Incontro Mondiale sulla Fratellanza Umana: Nella Basilica di San Pietro, il Pontefice ci esorta a riorientare la nostra logica economica verso la vita, di fronte a guerre, migranti e povertà, che esigono la domanda fondamentale: "Fratello, sorella, dove sei?"
Papa Leone XIV si è rivolto all’Incontro mondiale sulla fratellanza umana, tenutosi nella Basilica di San Pietro, invitando con forza i presenti a porsi una domanda decisiva: “Fratello, sorella, dove sei?”. Di fronte alle sfide odierne – conflitti armati, migranti emarginati, poveri chiamati a rispondere delle loro sofferenze e quanti soffrono di solitudine in un contesto di iperconnettività – questa domanda risuona come un urgente appello alla compassione e alla responsabilità collettiva.
Per il Pontefice, è tempo di contrapporre a quello che definisce “il business della guerra” un progetto alternativo: un’economia fondata sulla cura, sulla generosità e sulla fiducia reciproca. Non un’economia “che uccide”, ma un’economia che dilata la vita, che genera sviluppo senza esclusione, una crescita che nasce dal rispetto per ogni persona, soprattutto per chi soffre.

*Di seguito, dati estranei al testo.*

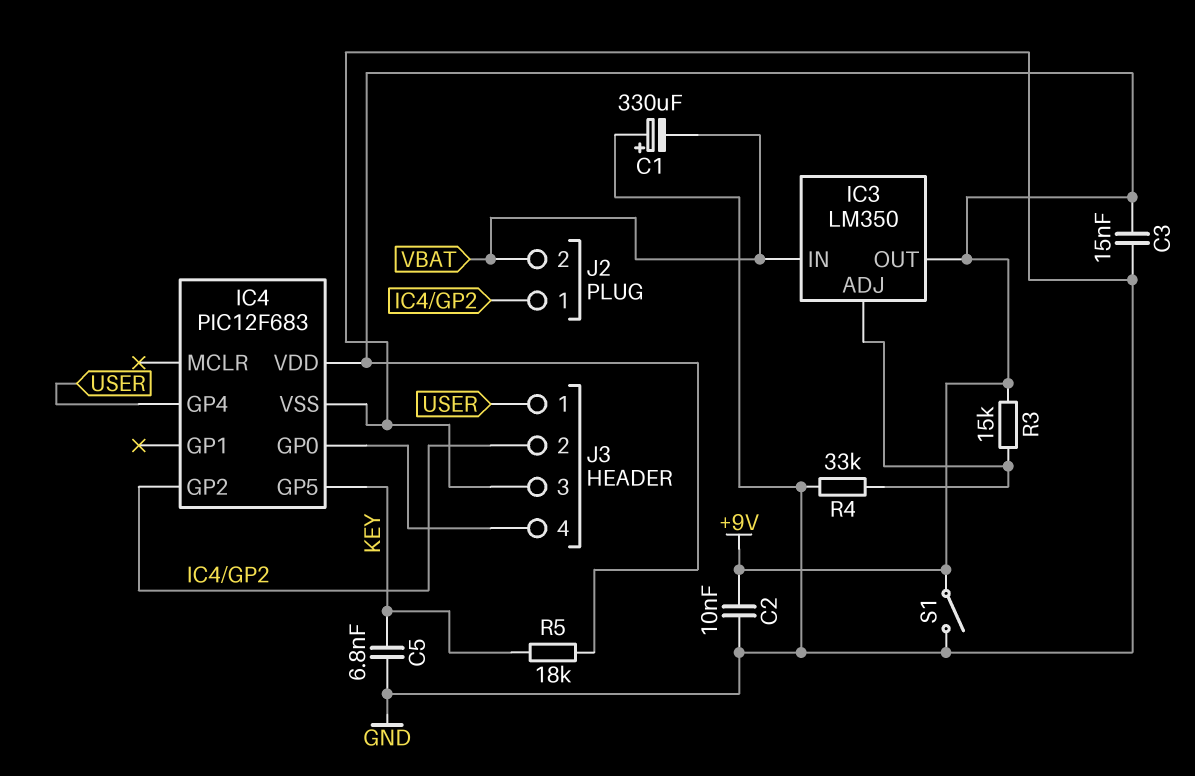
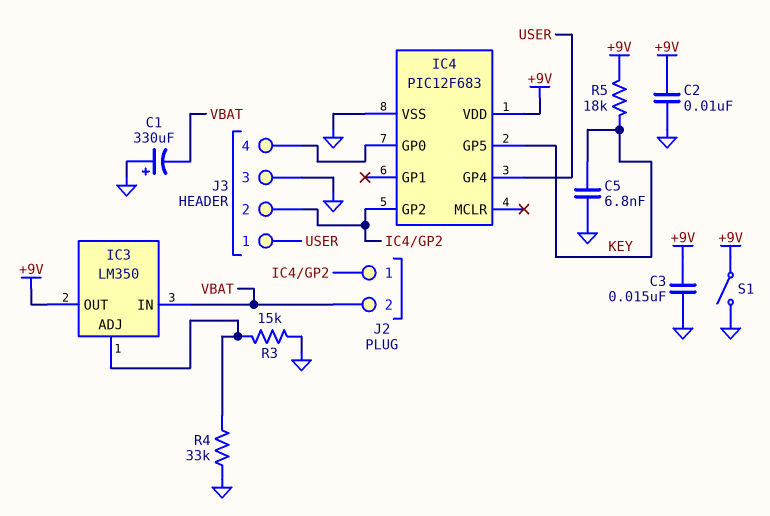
R3: 15k (+9V, IC3/ADJ) -> 15k (GND, IC3/ADJ)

Leone XIV ricordò che la violenza non può essere accettata come normale, per quanto antica possa essere. Citando la storia biblica di Caino e Abele, sottolineò che Dio chiede: “Dov’è tuo fratello?” non solo per condannare, ma per insegnare che la fratellanza e la giustizia devono accompagnare l’intera storia umana.
Il Papa ha anche denunciato la situazione dei migranti: respinti, imprigionati o discriminati, costretti a lasciare le loro case. Ha parlato dei poveri non come semplici destinatari di aiuti, ma come protagonisti con una voce, capaci di discernimento, contributo e costruzione. E ha sottolineato come la solitudine sia diventata un male silenzioso, anche nelle società interconnesse.
Nel suo discorso, ha proposto azioni concrete: rafforzare “progetti locali e internazionali” che promuovano nuove forme di solidarietà, alleanze tra i saperi e solidarietà tra le generazioni. La fraternità non deve essere solo un ideale, ma qualcosa che si costruisce giorno dopo giorno attraverso azioni che includano tutti.
In conclusione, Leone XIV ha fatto appello alla cultura, alla testimonianza di persone impegnate e alla spiritualità come forza trasformativa. Ci ha invitato a custodire nel cuore le parole di Gesù nel Vangelo di Giovanni: un comandamento nuovo che ci chiede di amarci gli uni gli altri come Lui ci ha amati. Questa fraternità, ha concluso, dovrebbe ispirare non solo i discorsi, ma anche le decisioni, le relazioni e le strutture.